# [Prompt]
Work through the records below and copy every line that includes "evaluated".

Data records:

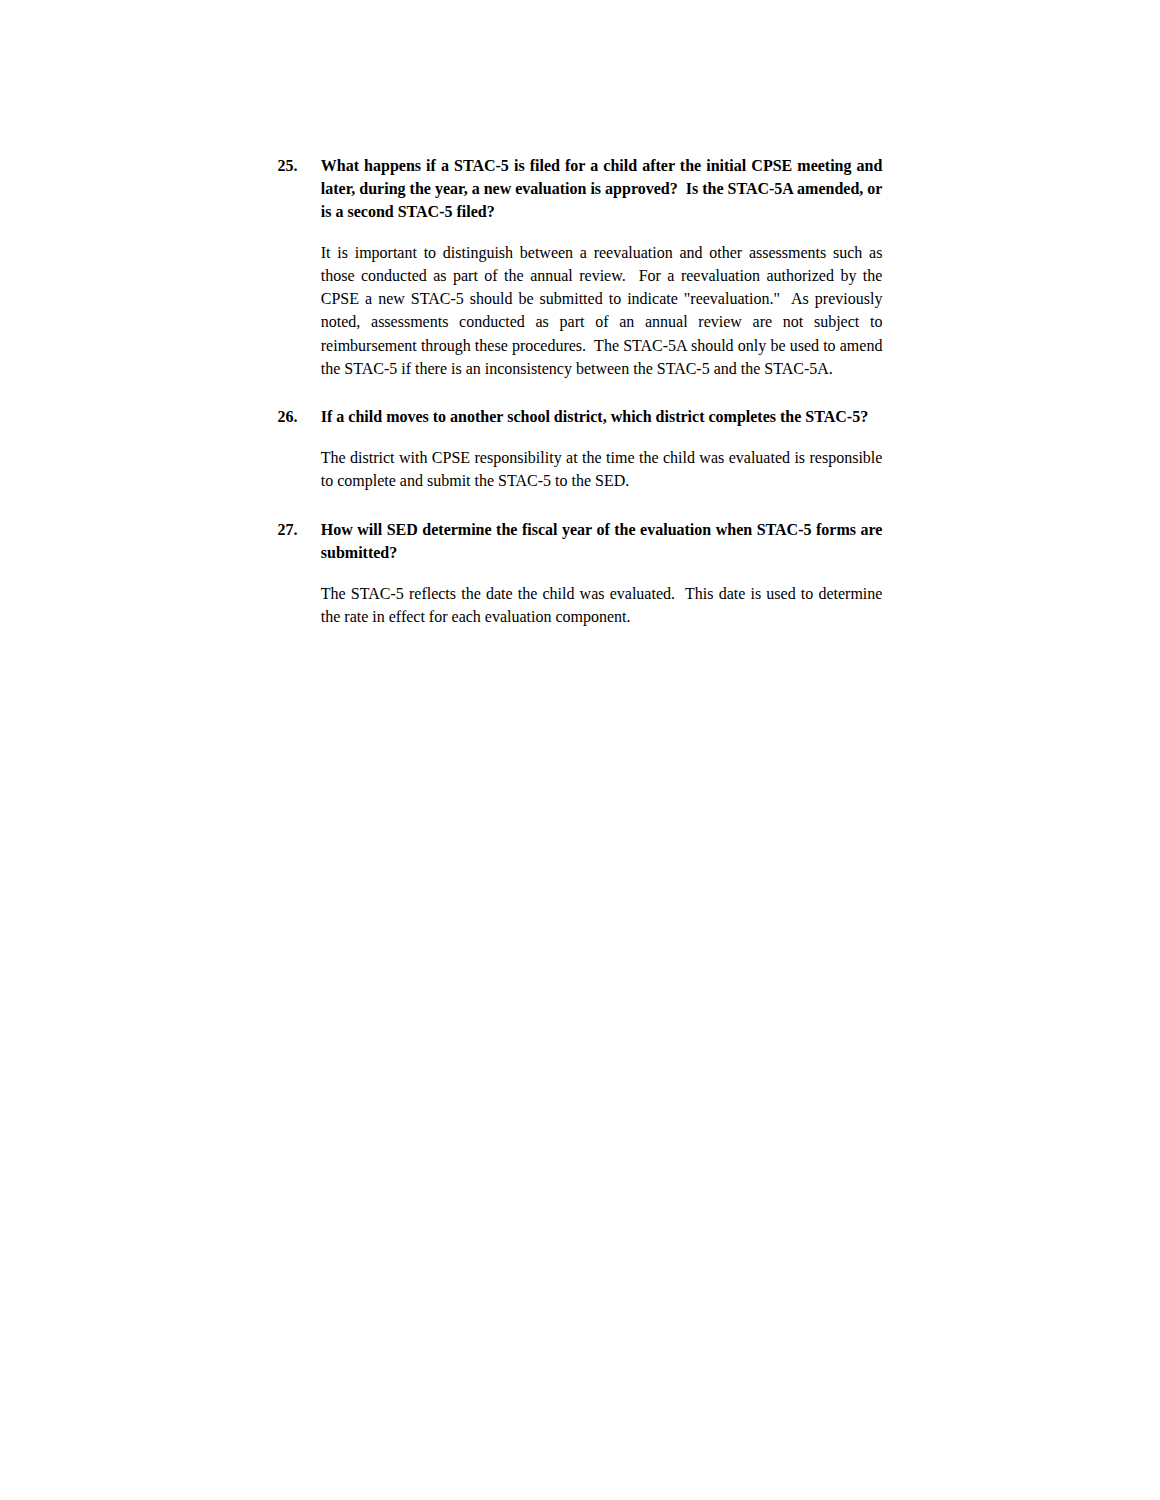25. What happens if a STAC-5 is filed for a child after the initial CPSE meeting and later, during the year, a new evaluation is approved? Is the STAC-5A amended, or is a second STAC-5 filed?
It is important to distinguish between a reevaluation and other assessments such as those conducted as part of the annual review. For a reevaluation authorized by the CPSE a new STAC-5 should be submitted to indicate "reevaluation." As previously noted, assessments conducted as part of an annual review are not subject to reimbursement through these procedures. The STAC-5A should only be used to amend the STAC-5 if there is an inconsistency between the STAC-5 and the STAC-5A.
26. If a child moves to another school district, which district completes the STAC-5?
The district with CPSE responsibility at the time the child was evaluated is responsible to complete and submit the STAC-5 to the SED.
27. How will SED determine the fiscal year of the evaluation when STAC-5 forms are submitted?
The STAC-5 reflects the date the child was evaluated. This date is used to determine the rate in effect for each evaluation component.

--

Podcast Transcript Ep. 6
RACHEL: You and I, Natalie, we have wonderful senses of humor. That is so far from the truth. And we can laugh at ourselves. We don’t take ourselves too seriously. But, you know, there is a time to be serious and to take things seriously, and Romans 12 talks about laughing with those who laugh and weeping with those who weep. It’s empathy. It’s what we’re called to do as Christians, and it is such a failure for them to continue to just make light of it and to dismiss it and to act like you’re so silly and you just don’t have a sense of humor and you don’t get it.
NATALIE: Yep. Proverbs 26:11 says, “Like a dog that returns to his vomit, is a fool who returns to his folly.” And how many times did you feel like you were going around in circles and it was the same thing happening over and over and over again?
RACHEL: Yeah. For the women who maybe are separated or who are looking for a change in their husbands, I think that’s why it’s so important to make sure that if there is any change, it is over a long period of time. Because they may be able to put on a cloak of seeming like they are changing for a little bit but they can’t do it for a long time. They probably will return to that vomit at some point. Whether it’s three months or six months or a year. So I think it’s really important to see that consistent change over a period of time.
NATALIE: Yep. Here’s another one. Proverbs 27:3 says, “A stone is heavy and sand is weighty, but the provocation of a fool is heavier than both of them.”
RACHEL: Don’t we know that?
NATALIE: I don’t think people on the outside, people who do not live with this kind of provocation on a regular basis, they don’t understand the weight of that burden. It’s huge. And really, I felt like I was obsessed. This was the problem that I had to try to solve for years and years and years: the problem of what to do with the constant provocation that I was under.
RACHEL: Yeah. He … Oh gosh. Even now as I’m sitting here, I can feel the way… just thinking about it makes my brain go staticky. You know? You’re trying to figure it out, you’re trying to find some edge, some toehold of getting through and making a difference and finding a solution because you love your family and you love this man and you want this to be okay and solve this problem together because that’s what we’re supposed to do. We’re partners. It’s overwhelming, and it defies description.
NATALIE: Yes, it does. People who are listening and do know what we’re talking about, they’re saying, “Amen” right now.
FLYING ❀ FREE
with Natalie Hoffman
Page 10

# [Exercise response]
The district with CPSE responsibility at the time the child was evaluated is responsible to complete and submit the STAC-5 to the SED.
The STAC-5 reflects the date the child was evaluated. This date is used to determine the rate in effect for each evaluation component.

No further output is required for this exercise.